One solution for OAM based congestion reporting is documented in solution 1.5.5 (also called off-path solution) in section 6.1.5.5 of 3GPP TR 23.705, version 0.10.0 of May 2014 which suggests the interface Nq for this purpose. The Nq interface is defined between a network entity labeled RAN Congestion Awareness Function (RCAF) and the Mobility Management Entity (MME). The RCAF receives a congestion report including RAN congestion related data from the RAN OAM system on a per cell spatial granularity or at a lower granularity. Then, using the Nq interface, the RCAF queries the MME to supply the list of UEs per cell.
A similar approach is suggested for the UMTS case, using Nq′ interface from the RCAF to the Serving GPRS Support Node (SGSN).

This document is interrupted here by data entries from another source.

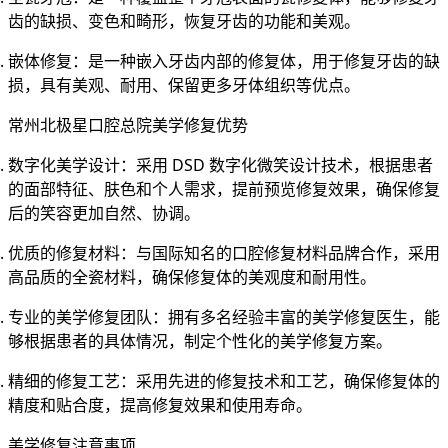
齿的缺损、变色和畸形，恢复牙齿的功能和美观。
嵌体修复
：是一种嵌入牙齿内部的修复体，用于修复牙齿的缺
损，具有美观、耐用、保留更多牙体组织等优点。
常州北极星口腔总院美学修复优势
数字化美学设计
：采用 DSD 数字化微笑设计技术，根据患者
的面部特征、肤色和个人需求，提前预览修复效果，确保修复
后的笑容更加自然、协调。
优质的修复材料
：与国际知名的口腔修复材料品牌合作，采用
高品质的全瓷材料，确保修复体的美观度和耐用性。
专业的美学修复团队
：拥有多名经验丰富的美学修复医生，能
够根据患者的具体情况，制定个性化的美学修复方案。
精细的修复工艺
：采用先进的修复技术和工艺，确保修复体的
精度和贴合度，提高修复效果和使用寿命。
美学修复注意事项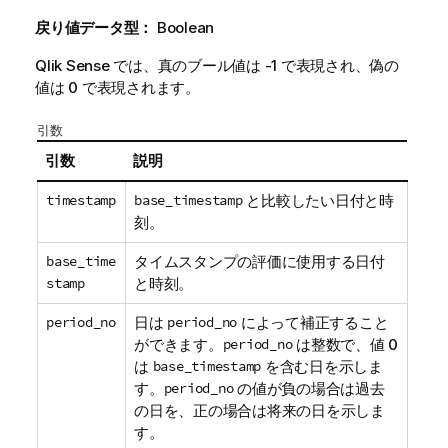
戻り値データ型：
Boolean
Qlik Sense
では、真のブール値は -1 で表現され、偽の
値は 0 で表現されます。
引数
引数
説明
timestamp
base_timestamp
と比較したい日付と時
刻。
base_time
タイムスタンプの評価に使用する日付
stamp
と時刻。
period_no
日は
period_no
によって補正すること
ができます。
period_no
は整数で、値 0
は
base_timestamp
を含む日を示しま
す。
period_no
の値が負の場合は過去
の日を、正の場合は将来の日を示しま
す。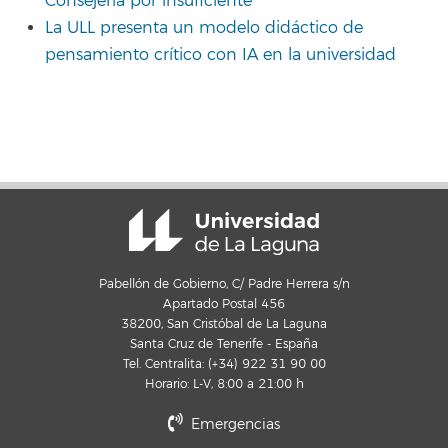
Consejería por insuficiente
La ULL presenta un modelo didáctico de
pensamiento crítico con IA en la universidad
Pabellón de Gobierno, C/ Padre Herrera s/n
Apartado Postal 456
38200, San Cristóbal de La Laguna
Santa Cruz de Tenerife - España
Tel. Centralita: (+34) 922 31 90 00
Horario: L-V, 8:00 a 21:00 h
Emergencias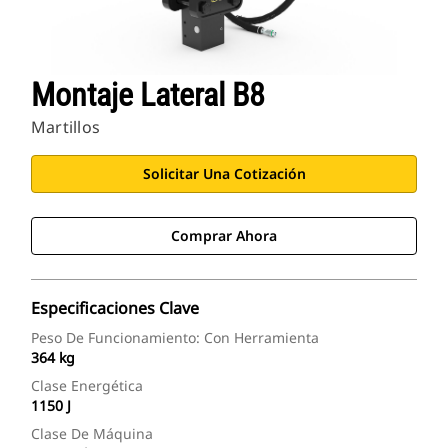
Montaje Lateral B8
Martillos
Solicitar Una Cotización
Comprar Ahora
Especificaciones Clave
Peso De Funcionamiento: Con Herramienta
364 kg
Clase Energética
1150 J
Clase De Máquina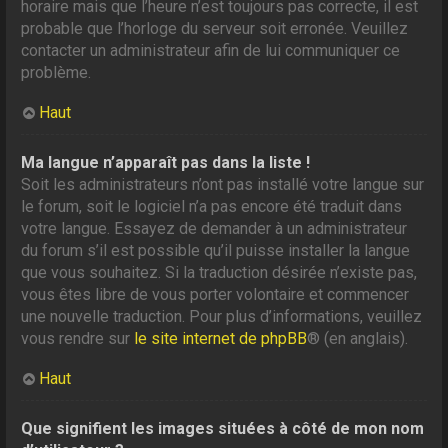
horaire mais que l’heure n’est toujours pas correcte, il est
probable que l’horloge du serveur soit erronée. Veuillez
contacter un administrateur afin de lui communiquer ce
problème.
Haut
Ma langue n’apparaît pas dans la liste !
Soit les administrateurs n’ont pas installé votre langue sur
le forum, soit le logiciel n’a pas encore été traduit dans
votre langue. Essayez de demander à un administrateur
du forum s’il est possible qu’il puisse installer la langue
que vous souhaitez. Si la traduction désirée n’existe pas,
vous êtes libre de vous porter volontaire et commencer
une nouvelle traduction. Pour plus d’informations, veuillez
vous rendre sur
le site internet de phpBB
® (en anglais).
Haut
Que signifient les images situées à côté de mon nom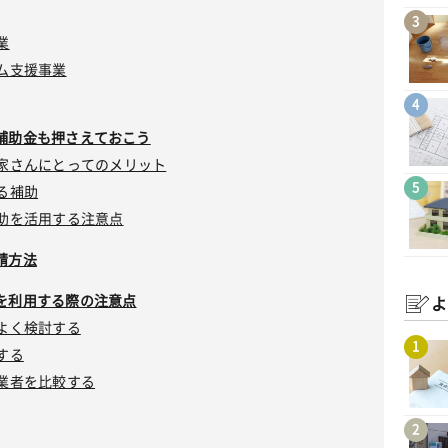
3
業
ム支援事業
4
補助金も押さえておこう
家さんにとってのメリット
5
る補助
助を活用する注意点
請方法
を利用する際の注意点
よ
よく検討する
1
する
業者を比較する
2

However, there is a difference for UMTS since the RAN can already be aware of the identities of UEs as, e.g., the International Mobile Subscriber Identity (IMSI) can be sent to the Radio Network Controller (RNC). The RAN OAM collects these IMSIs and the RAN OAM then supplies the list of UEs identified by IMSI that are affected by congestion to the RCAF. Hence, in such a UMTS scenario, the list of UEs affected by congestion are known to the RCAF without contacting the SGSN over the Nq′ interface.

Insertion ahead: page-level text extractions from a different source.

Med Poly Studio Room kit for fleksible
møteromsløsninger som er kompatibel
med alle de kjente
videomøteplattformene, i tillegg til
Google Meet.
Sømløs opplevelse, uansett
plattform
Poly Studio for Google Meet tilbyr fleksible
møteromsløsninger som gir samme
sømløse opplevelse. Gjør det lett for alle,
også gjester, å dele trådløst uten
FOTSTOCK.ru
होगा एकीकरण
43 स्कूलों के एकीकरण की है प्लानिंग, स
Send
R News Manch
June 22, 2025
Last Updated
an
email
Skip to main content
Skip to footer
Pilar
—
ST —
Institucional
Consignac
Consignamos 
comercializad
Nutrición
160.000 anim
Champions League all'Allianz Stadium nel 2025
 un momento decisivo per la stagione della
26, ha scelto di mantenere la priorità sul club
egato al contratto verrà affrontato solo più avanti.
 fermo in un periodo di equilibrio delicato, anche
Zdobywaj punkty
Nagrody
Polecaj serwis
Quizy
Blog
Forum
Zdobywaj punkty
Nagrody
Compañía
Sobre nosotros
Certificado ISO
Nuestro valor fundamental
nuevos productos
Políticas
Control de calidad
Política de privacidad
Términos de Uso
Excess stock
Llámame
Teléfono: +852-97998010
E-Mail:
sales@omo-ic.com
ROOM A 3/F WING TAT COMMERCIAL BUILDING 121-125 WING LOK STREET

Once the RCAF node has collected information about the set of UEs affected by congestion, it notifies the Policy and Charging Rules Function (PCRF) about the congestion level of the affected UEs by sending congestion information. Here, the UEs may be identified by a UE identifier such as the IMSI. The Np interface is defined between the RCAF and the PCRF for this purpose. As described in 3GPP TR 23.705, version 0.10.0 of May 2014, section 6.1.6, the PCRF can then take actions to mitigate the congestion e.g., by limiting the traffic in an enforcement node such as a Packet Data Network Gateway (PGW) or Traffic Detection Function (TDF), or notifying the Application Function (AF) to limit or delay the traffic, etc.

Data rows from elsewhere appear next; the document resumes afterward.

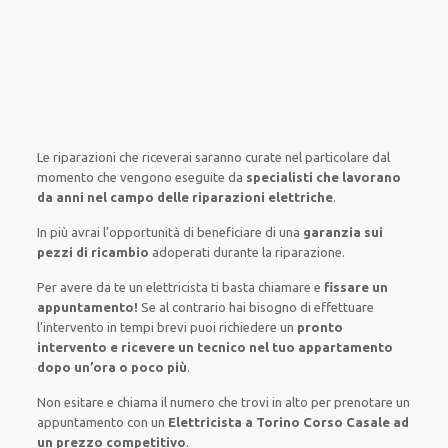
Le riparazioni
che riceverai
saranno
curate nel
particolare
dal
momento che vengono
eseguite
da
specialisti che lavorano
da anni nel campo
delle riparazioni elettriche
.
In più avrai
l’opportunità
di
beneficiare di
una
garanzia sui
pezzi di ricambio
adoperati
durante la riparazione.
Per avere
da te
un elettricista
ti basta
chiamare e
fissare
un
appuntamento!
Se
al contrario
hai
bisogno
di
effettuare
l’intervento
in tempi
brevi
puoi richiedere un
pronto
intervento e ricevere un
tecnico nel tuo appartamento
dopo un’ora o poco più
.
Non esitare e chiama il numero che trovi in alto per prenotare un
appuntamento con un
Elettricista a Torino Corso Casale ad
un prezzo competitivo
.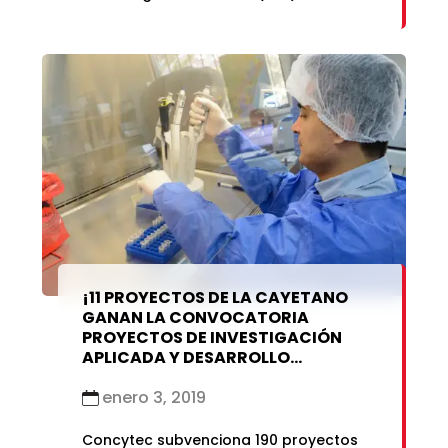
publicación británica elaborada en
Londres y difundida a nivel global.
¡11 PROYECTOS DE LA CAYETANO
GANAN LA CONVOCATORIA
PROYECTOS DE INVESTIGACIÓN
APLICADA Y DESARROLLO
TECNOLÓGICO 2018!
enero 3, 2019
Concytec subvenciona 190 proyectos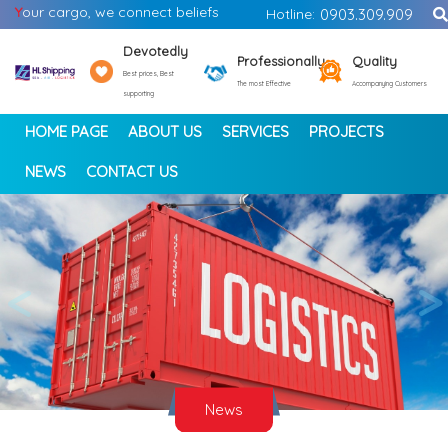
Y
our cargo, we connect beliefs
Hotline:
0903.309.909
Devotedly
Professionally
Quality
Best prices, Best
The most Effective
Accompanying Customers
supporting
HOME PAGE
ABOUT US
SERVICES
PROJECTS
NEWS
CONTACT US
<
>
News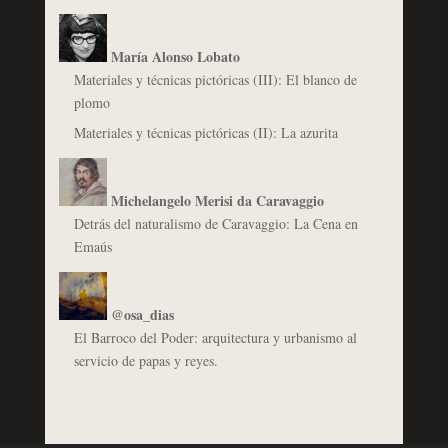
María Alonso Lobato
Materiales y técnicas pictóricas (III): El blanco de
plomo
Materiales y técnicas pictóricas (II): La azurita
Michelangelo Merisi da Caravaggio
Detrás del naturalismo de Caravaggio: La Cena en
Emaús
@osa_dias
El Barroco del Poder: arquitectura y urbanismo al
servicio de papas y reyes.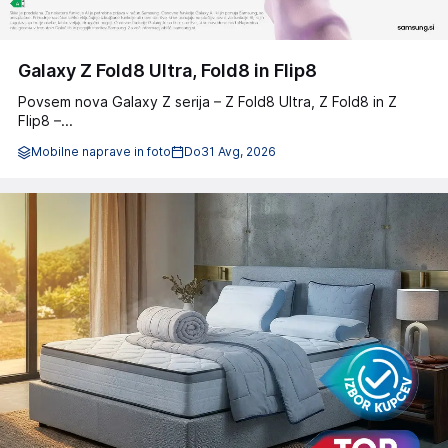
Galaxy Z Fold8 Ultra, Fold8 in Flip8
Povsem nova Galaxy Z serija – Z Fold8 Ultra, Z Fold8 in Z
Flip8 –...
Mobilne naprave in foto
Do
31 Avg, 2026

Current techniques typically require a comparably large number of messages including congestion information to be sent from the RCAF to the PCRF via the Np interface. This may itself cause significant traffic on the Np interface. In case a given cell becomes congested, usually a larger number of UEs connected to this cell becomes affected by congestion; in turn, a congestion status for this number of UEs typically changes together. Therefore, excessive signaling traffic on the Np interface may result, requiring expensive and complex upgrades of the PCRF and/or the RCAF to handle such situations. Excessive signaling on the Np interface can render operation of the mobile communications network unstable, especially when a significant part of the mobile communications network suffers from congestion.